Turns out I needed a valley experience to learn how to let my song arise out of the dark places. A good friend of mine gave me a word while I was in this season and this is what he prayed over me:
“Sing your Psalm.”
I felt the Lord not only release me into this, but blessed me into it as well. To do the music thing.
I think what’s funny about what we pray for is that sometimes we don’t truly understand the weight of what we ask for until we finally get it. I didn’t realize that making music was just as uncomfortable as anything else. Sharing your songs, your heart to others. It’s an incredibly vulnerable thing. Then there’s the creative process, which I found to be more enjoyable. Then there’s the business aspect of it. Networking and developing professional relationships. Maintaining professional working relationships. There was a moment in this process where we hit a fork in the road and I almost wasn’t going to release this single at all. But then I was reminded that the Lord had graced me in that season specifically to do the music thing. And I felt like I needed to hold up my end of the bargain, especially for it being something I had inquired of the Lord for years. Why give up now?
After another friend of mine had reached out offering his services to help finish the song, I finally felt the excitement come back. Like, ‘okay, we’re finally doing this.’ It finally felt real.
This song represents what this last season of life has been for me: a season of walking through the valley of intense trial— with what was happening in our family, and what I was going through personally. This last year was probably one of the worst years of my life. I’d experienced some of the worst panic attacks I’ve ever had. Sometimes on the way to work. Sometimes at work. Sometimes in the middle of a meeting in front of my coworkers. I was burnt out. Horribly. I cried myself to sleep almost every night. How could a job that I loved so dearly be killing me from the inside? I was exhausted. Angry. Frustrated. For the first time in my life, I felt the furthest away from God, not because I didn’t know Him, but because I did and He felt nowhere to be found. I was in a valley that I wasn’t sure I was going to make it out of.
But there’s always a light at the end of the tunnel. And with every night comes morning. I learned how to draw near to the Father because He was all that I had left. I had no other option. And from that place, I learned how to make Him my first choice. Like the song reminds us, even though we walk through the valley, we don’t have to fear because God is guiding every single one of our steps.
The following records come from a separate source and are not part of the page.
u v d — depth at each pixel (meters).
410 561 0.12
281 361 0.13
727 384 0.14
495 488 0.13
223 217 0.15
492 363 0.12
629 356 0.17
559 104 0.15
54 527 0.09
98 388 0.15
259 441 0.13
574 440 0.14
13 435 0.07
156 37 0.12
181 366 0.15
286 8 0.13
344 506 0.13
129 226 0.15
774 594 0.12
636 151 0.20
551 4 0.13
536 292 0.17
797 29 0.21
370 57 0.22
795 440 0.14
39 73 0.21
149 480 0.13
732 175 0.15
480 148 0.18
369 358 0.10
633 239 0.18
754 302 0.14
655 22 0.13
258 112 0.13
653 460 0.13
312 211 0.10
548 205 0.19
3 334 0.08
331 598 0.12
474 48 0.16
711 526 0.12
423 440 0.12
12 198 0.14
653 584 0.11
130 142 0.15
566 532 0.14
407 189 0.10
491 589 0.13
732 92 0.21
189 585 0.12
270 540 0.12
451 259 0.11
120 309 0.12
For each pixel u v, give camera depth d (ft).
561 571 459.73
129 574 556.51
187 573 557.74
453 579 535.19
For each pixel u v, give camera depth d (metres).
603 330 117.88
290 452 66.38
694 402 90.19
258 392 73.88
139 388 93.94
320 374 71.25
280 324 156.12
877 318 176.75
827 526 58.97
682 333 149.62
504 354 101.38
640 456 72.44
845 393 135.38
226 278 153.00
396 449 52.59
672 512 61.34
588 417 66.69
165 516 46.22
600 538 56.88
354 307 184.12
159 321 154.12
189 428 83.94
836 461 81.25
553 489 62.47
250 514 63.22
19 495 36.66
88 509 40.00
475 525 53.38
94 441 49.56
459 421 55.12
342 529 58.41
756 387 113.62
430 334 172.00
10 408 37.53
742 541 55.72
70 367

Wherever we’re at.
I wouldn’t be here if not for my closest friends, family, and mentors encouraging me, supporting me in this new endeavour, and reminding me again and again that I am loved. Life is'n’t easy, nor was it ever meant to be, but I have an even greater hope in Jesus and who He is as a King, a shepherd, as a friend, and most importantly, as a Father. I know that He will never leave me. I have a heart song in the form of this project, and I hope it blesses you the way it’s blessed me.